* [YOUR ASSIGNMENT]:
Your answer should consist solely of the lines from the one containing "Tao and Sage" through the end of the entries below, duplicated exactly.

* [MATERIAL FOR THE TASK]:
↓

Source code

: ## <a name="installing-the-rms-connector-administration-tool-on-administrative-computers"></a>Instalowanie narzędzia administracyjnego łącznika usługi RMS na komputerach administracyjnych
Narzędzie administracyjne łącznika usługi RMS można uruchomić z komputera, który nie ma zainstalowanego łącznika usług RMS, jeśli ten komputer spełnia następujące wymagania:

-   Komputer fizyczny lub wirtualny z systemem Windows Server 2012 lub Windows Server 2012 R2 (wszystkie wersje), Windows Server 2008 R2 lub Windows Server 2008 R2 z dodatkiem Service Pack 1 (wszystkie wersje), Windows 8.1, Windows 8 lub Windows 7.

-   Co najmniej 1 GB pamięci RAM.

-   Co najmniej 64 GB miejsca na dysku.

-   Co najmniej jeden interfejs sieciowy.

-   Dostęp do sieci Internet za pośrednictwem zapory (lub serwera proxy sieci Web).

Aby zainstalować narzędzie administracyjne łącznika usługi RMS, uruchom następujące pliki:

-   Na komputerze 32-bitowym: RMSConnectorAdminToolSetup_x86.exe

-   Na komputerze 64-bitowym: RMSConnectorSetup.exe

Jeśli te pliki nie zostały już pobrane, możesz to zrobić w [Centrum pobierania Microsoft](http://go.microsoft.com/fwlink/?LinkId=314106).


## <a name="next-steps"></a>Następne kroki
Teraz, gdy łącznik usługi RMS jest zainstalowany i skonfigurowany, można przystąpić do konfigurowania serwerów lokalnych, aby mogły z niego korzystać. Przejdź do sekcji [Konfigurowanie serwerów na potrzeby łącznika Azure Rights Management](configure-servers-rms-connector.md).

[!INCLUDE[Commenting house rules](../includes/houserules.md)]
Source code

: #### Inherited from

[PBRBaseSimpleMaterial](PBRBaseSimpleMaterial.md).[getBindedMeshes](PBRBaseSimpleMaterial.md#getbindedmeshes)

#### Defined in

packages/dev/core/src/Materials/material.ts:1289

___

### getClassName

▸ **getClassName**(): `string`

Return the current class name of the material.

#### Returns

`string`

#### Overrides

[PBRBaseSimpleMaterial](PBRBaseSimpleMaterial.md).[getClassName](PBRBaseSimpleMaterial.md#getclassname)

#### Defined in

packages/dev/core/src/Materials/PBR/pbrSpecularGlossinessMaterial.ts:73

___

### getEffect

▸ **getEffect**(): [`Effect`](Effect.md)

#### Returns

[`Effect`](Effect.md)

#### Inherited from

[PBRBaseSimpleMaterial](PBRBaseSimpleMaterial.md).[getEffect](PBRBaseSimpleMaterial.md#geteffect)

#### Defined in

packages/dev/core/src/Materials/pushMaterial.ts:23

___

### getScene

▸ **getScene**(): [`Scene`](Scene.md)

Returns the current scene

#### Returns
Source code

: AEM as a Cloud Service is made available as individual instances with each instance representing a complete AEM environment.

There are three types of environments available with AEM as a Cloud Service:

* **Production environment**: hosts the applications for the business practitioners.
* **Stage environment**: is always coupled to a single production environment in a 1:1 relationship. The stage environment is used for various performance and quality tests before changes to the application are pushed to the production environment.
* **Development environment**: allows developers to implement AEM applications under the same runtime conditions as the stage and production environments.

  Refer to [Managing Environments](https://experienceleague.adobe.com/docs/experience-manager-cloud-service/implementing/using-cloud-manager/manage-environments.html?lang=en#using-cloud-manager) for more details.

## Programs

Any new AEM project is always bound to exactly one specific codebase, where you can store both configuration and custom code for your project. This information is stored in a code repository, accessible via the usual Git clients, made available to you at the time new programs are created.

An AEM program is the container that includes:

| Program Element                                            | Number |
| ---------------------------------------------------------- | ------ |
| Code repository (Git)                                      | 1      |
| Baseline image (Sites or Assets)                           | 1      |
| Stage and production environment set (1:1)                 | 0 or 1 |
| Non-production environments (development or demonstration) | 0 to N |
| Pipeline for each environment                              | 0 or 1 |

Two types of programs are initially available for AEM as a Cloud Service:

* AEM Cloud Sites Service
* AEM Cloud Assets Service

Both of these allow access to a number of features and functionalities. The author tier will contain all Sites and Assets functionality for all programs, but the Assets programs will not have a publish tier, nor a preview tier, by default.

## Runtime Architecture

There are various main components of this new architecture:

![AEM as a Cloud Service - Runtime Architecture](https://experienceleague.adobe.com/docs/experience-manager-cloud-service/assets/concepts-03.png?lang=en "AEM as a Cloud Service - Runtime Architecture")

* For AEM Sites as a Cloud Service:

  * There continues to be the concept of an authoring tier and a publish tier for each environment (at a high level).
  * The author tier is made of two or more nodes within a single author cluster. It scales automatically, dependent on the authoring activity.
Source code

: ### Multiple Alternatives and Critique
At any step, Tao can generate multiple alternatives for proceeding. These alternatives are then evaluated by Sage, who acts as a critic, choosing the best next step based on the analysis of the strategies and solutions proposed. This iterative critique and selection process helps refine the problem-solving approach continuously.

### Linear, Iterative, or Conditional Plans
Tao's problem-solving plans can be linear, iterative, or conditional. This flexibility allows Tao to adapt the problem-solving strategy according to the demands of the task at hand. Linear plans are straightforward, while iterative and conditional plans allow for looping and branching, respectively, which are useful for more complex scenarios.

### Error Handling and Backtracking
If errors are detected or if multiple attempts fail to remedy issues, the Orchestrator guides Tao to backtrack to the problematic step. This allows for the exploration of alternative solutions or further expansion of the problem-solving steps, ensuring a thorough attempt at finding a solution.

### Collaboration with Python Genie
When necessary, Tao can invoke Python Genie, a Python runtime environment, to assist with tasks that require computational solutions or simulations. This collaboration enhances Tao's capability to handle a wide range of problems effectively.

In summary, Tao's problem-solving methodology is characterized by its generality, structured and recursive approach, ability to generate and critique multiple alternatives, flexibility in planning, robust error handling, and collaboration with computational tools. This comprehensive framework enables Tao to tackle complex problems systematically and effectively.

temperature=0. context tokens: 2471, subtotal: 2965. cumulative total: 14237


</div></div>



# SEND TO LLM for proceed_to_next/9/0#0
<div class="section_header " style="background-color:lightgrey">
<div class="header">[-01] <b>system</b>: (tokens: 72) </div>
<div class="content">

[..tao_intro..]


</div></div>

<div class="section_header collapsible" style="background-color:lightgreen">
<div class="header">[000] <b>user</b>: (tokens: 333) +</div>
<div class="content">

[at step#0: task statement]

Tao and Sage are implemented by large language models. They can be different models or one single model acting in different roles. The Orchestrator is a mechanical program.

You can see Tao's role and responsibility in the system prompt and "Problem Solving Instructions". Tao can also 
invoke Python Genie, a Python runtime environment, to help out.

↑

* [OUTPUT]:
Tao and Sage are implemented by large language models. They can be different models or one single model acting in different roles. The Orchestrator is a mechanical program.

You can see Tao's role and responsibility in the system prompt and "Problem Solving Instructions". Tao can also 
invoke Python Genie, a Python runtime environment, to help out.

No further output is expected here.